(To-do item):
Quote the entries below from the line with "Les dernières" through the line with "Co nejsilněji krátce", both ends included, and only those lines.

Segment Start: Records shown

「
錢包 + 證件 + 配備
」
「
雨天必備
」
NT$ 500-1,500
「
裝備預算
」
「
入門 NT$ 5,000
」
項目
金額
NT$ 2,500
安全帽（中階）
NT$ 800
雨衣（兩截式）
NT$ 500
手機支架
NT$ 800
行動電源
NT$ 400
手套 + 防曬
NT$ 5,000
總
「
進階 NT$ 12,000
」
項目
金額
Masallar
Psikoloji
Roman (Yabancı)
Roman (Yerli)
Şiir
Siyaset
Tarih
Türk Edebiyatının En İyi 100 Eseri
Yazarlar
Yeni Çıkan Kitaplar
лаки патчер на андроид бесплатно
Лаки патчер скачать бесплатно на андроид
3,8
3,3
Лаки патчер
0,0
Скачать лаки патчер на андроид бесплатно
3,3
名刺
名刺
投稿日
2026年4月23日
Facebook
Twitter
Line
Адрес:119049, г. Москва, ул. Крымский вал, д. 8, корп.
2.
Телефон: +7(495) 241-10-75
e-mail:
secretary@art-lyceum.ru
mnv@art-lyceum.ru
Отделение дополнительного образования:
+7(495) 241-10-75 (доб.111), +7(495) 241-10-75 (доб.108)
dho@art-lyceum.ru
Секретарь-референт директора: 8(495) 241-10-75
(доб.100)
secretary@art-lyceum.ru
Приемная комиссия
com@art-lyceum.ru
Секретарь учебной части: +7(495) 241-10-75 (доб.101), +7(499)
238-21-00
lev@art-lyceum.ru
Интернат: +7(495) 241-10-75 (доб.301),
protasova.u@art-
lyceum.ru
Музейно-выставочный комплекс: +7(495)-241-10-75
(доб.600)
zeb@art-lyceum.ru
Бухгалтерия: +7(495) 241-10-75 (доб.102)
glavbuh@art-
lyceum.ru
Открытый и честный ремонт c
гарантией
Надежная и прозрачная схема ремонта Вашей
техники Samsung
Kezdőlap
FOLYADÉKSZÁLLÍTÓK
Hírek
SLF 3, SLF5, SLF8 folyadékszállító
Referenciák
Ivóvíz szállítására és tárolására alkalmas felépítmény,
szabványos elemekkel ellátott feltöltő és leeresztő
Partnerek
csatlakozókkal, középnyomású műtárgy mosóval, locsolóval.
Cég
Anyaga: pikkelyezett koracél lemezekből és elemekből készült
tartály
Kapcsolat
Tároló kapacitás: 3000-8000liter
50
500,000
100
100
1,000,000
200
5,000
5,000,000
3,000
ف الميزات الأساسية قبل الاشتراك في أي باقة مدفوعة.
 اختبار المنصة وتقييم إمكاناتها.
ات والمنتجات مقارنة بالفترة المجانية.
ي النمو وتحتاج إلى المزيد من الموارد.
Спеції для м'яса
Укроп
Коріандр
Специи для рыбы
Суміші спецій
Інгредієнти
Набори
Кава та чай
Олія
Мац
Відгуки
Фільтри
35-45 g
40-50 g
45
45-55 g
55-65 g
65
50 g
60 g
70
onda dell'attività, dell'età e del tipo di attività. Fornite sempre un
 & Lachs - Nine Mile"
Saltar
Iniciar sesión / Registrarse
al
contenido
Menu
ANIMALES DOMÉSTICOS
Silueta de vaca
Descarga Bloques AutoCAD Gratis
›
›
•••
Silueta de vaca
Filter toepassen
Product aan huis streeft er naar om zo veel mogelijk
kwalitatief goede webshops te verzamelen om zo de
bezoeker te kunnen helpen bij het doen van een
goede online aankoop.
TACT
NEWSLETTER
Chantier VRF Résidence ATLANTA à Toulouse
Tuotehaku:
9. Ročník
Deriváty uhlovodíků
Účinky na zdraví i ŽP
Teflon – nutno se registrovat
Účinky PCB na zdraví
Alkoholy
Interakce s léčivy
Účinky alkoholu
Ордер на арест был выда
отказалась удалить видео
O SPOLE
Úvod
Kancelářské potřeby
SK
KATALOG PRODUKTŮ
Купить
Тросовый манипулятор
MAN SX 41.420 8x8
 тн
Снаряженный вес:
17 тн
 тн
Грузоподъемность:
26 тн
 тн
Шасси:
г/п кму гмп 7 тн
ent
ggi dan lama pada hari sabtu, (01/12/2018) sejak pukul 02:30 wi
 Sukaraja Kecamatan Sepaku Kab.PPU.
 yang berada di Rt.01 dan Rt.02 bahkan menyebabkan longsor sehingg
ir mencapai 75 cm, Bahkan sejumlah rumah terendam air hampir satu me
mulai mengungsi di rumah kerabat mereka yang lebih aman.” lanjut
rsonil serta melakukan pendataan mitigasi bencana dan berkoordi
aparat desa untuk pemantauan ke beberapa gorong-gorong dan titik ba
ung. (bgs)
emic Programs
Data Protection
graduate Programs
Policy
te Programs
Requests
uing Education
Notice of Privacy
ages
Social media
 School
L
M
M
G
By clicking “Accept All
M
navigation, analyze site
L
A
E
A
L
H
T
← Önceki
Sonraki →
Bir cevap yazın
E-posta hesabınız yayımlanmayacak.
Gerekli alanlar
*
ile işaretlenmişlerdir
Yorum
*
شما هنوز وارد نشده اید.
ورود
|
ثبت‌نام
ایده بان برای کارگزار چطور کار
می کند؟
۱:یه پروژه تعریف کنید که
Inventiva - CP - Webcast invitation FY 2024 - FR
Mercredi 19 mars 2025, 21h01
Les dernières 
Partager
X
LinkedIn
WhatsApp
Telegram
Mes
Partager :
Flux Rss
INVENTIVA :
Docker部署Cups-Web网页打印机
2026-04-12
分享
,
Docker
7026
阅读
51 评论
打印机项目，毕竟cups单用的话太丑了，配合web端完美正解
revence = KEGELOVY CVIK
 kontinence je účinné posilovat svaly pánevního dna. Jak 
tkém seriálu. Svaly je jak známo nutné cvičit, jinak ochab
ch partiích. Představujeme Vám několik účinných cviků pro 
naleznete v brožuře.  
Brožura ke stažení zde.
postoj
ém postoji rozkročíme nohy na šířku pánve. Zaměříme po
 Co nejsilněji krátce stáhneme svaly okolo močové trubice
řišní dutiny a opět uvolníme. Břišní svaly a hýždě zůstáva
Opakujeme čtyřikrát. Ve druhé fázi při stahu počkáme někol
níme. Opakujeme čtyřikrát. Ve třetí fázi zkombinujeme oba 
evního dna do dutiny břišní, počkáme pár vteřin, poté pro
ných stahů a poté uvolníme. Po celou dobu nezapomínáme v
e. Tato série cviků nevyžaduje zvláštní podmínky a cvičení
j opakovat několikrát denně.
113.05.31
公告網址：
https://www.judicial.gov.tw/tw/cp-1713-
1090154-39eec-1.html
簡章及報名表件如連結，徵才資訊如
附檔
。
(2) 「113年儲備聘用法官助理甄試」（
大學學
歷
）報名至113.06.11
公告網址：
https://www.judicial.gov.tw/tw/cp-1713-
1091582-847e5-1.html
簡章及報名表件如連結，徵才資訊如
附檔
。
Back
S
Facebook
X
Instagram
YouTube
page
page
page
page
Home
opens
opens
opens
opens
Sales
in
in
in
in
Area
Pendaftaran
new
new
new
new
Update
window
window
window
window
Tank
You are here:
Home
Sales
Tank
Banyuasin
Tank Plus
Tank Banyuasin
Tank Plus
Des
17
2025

Segment End: Records shown

(Solution below):
Les dernières 
Partager
X
LinkedIn
WhatsApp
Telegram
Mes
Partager :
Flux Rss
INVENTIVA :
Docker部署Cups-Web网页打印机
2026-04-12
分享
,
Docker
7026
阅读
51 评论
打印机项目，毕竟cups单用的话太丑了，配合web端完美正解
revence = KEGELOVY CVIK
 kontinence je účinné posilovat svaly pánevního dna. Jak 
tkém seriálu. Svaly je jak známo nutné cvičit, jinak ochab
ch partiích. Představujeme Vám několik účinných cviků pro 
naleznete v brožuře.  
Brožura ke stažení zde.
postoj
ém postoji rozkročíme nohy na šířku pánve. Zaměříme po
 Co nejsilněji krátce stáhneme svaly okolo močové trubice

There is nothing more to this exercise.